More Cash Added To Treatment Fund As Charlie Gard Parents Prepare For New Battle

More Cash Added To Treatment Fund As Charlie Gard Parents Prepare For New Battle

Well-wishers are adding cash to a fund launched to cover the cost of foreign treatment for terminally-ill baby Charlie Gard as his parents prepare for another legal battle with doctors at the UK's most famous children's hospital.

Chris Gard and Connie Yates want a judge to rule that 11-month-old Charlie, who suffers from a rare genetic condition and has brain damage, should be allowed to undergo a therapy trial in the United States.

Specialists at Great Ormond Street Hospital in London, where Charlie is being cared for, say therapy proposed by a doctor in America is experimental and will not help.

They say life-support treatment should stop.

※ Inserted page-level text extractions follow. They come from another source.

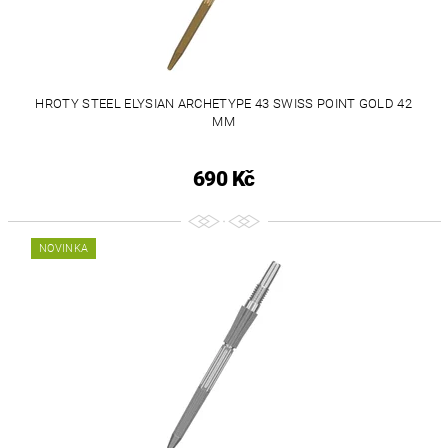
HROTY STEEL ELYSIAN ARCHETYPE 43 SWISS POINT GOLD 42
MM
690 Kč
NOVINKA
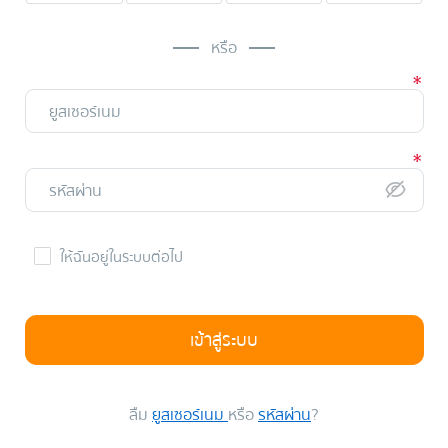
หรือ
ให้ฉันอยู่ในระบบต่อไป
เข้าสู่ระบบ
ลืม
ยูสเซอร์เนม
หรือ
รหัสผ่าน
?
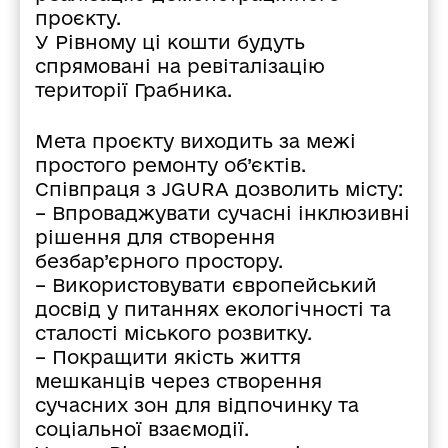
проєкту.
У Рівному ці кошти будуть
спрямовані на ревіталізацію
території Грабника.
Мета проєкту виходить за межі
простого ремонту об’єктів.
Співпраця з JGURA дозволить місту:
– Впроваджувати сучасні інклюзивні
рішення для створення
безбар’єрного простору.
– Використовувати європейський
досвід у питаннях екологічності та
сталості міського розвитку.
– Покращити якість життя
мешканців через створення
сучасних зон для відпочинку та
соціальної взаємодії.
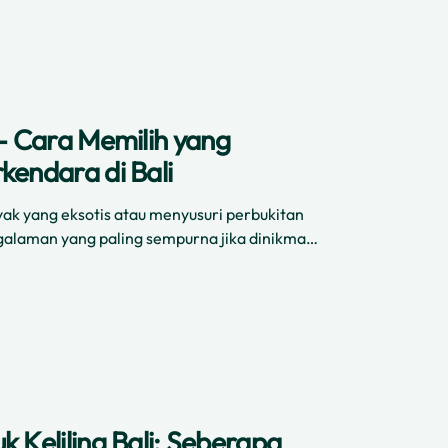
 Cara Memilih yang
kendara di Bali
yak yang eksotis atau menyusuri perbukitan
galaman yang paling sempurna jika dinikmati
a.
k Keliling Bali: Seberapa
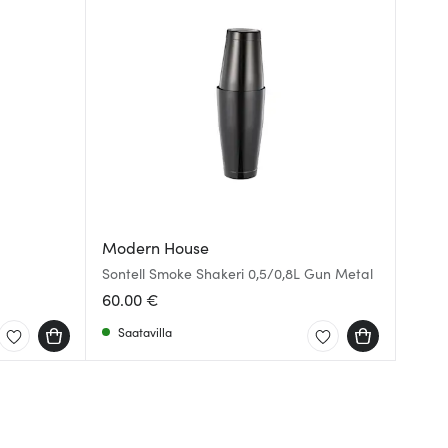
Modern House
Sontell Smoke Shakeri 0,5/0,8L Gun Metal
60.00 €
Saatavilla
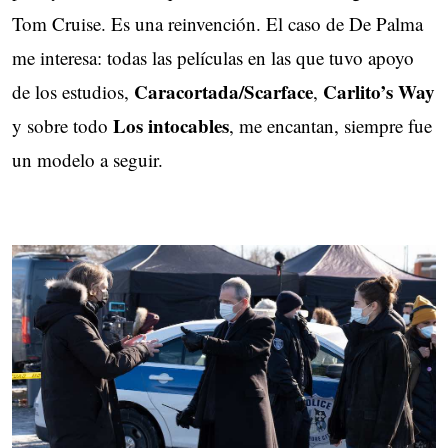
Tom Cruise. Es una reinvención. El caso de De Palma
me interesa: todas las películas en las que tuvo apoyo
Caracortada/Scarface
Carlito’s Way
de los estudios,
,
Los intocables
y sobre todo 
, me encantan, siempre fue
un modelo a seguir.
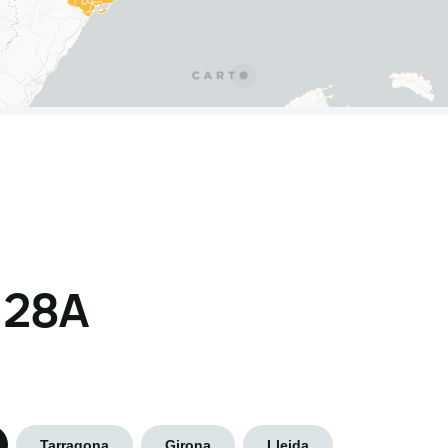
s 28A
Tarragona
Girona
Lleida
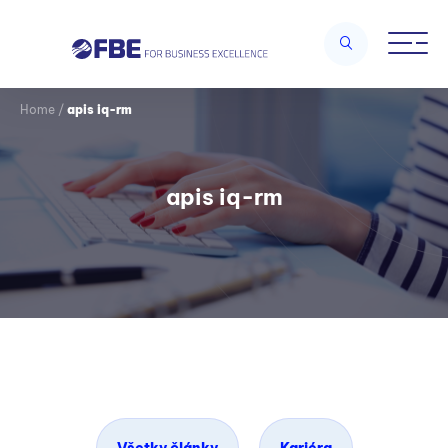
Home
/
apis iq-rm
apis iq-rm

The couple, who are in their 30s and come from Bedfont, west London, are scheduled to mount the latest stage of the legal fight at the High Court on Thursday.

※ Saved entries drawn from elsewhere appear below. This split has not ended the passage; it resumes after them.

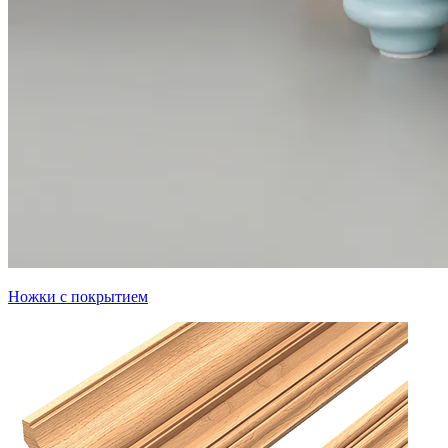
Ножки с покрытием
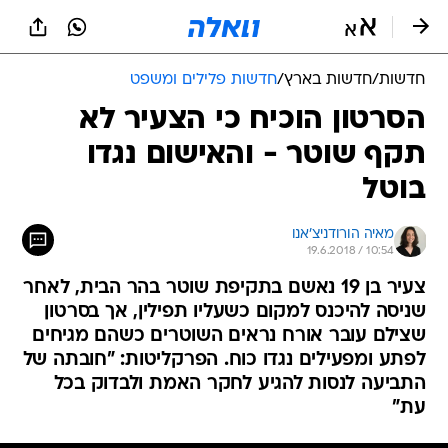
חדשות
/
חדשות בארץ
/
חדשות פלילים ומשפט
הסרטון הוכיח כי הצעיר לא
תקף שוטר - והאישום נגדו
בוטל
מאיה הורודניצ'אנו
19.6.2018 / 10:54
צעיר בן 19 נאשם בתקיפת שוטר בהר הבית, לאחר
שניסה להיכנס למקום כשעליו תפילין, אך בסרטון
שצילם עובר אורח נראים השוטרים כשהם מגיחים
לפתע ומפעילים נגדו כוח. הפרקליטות: "חובתה של
התביעה לנסות להגיע לחקר האמת ולבדוק בכל
עת"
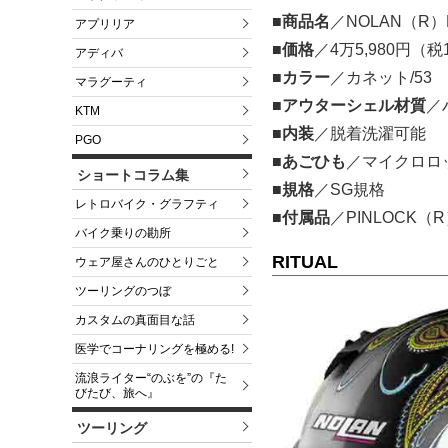
■商品名
／NOLAN（R）N
アプリリア
■価格
／4万5,980円（
アディバ
■カラー
／カネット/53
マラグーティ
■アウターシェル材質
／
KTM
■内装
／脱着洗濯可能
PGO
■あごひも
／マイクロロ
ショートコラム集
■規格
／SG規格
レトロバイク・グラフティ
■付属品
／PINLOCK
バイク乗りの勘所
RITUAL
ウェア屋さんのひとりごと
ツーリングのつぼ
カスタムの真面目な話
医学でコーナリングを極める!
流浪ライター“のぶを”の『た
びたび、旅へ』
ツーリング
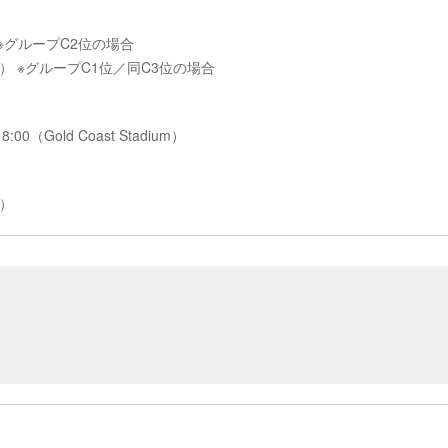
um） ※グループC2位の場合
ralia） ※グループC1位／同C3位の場合
0（Gold Coast Stadium）
a）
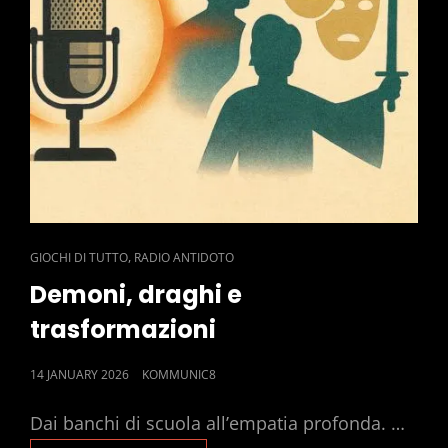
CAT
,
GIOCHI DI TUTTO
RADIO ANTIDOTO
LINKS
Demoni, draghi e
trasformazioni
POSTED
14 JANUARY 2026
KOMMUNIC8
ON
Dai banchi di scuola all’empatia profonda. …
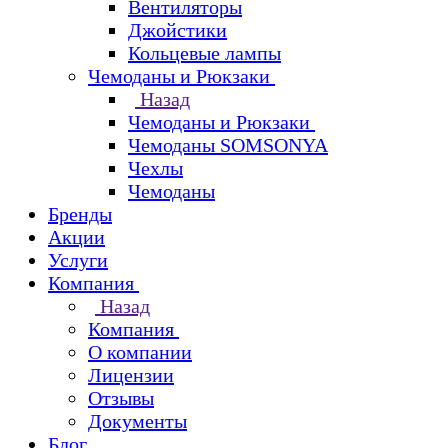
Вентиляторы
Джойстики
Кольцевые лампы
Чемоданы и Рюкзаки
Назад
Чемоданы и Рюкзаки
Чемоданы SOMSONYA
Чехлы
Чемоданы
Бренды
Акции
Услуги
Компания
Назад
Компания
О компании
Лицензии
Отзывы
Документы
Блог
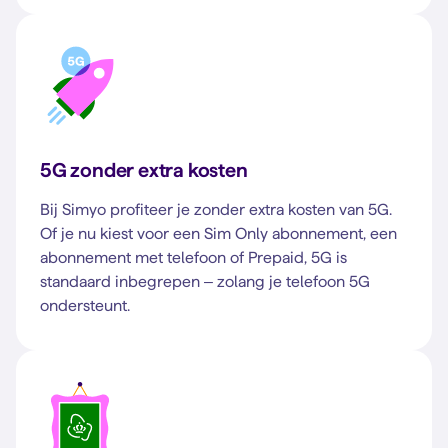
5G zonder extra kosten
Bij Simyo profiteer je zonder extra kosten van 5G.
Of je nu kiest voor een Sim Only abonnement, een
abonnement met telefoon of Prepaid, 5G is
standaard inbegrepen – zolang je telefoon 5G
ondersteunt.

Five months ago they launched an internet appeal for money to pay for treatment in the US.

They initially asked for £1.2 million but the fund has now topped £1.3 million. Nearly 85,000 people, from the UK and abroad, have pledged money.

One of the most recent donations is from a Polish woman who pledged £5 and left a message, in Polish, saying "hold on".

Charlie's parents have already lost battles in the High Court, Court of Appeal and Supreme Court in London.

They have also failed to persuade European Court of Human Rights judges in Strasbourg, France, to intervene.

The couple now want the High Court judge in London who made the initial ruling to carry out a fresh analysis of their case.

Mr Justice Francis, who in April ruled in favour of Great Ormond Street doctors and decided Charlie should be allowed to ''die with dignity'', oversaw a preliminary hearing in the latest round of litigation on Monday.

He told the couple that he had already analysed the case at a trial and would not rake over old facts.

But he said he would consider any new evidence and scheduled another hearing in the Family Division of the High Court for Thursday.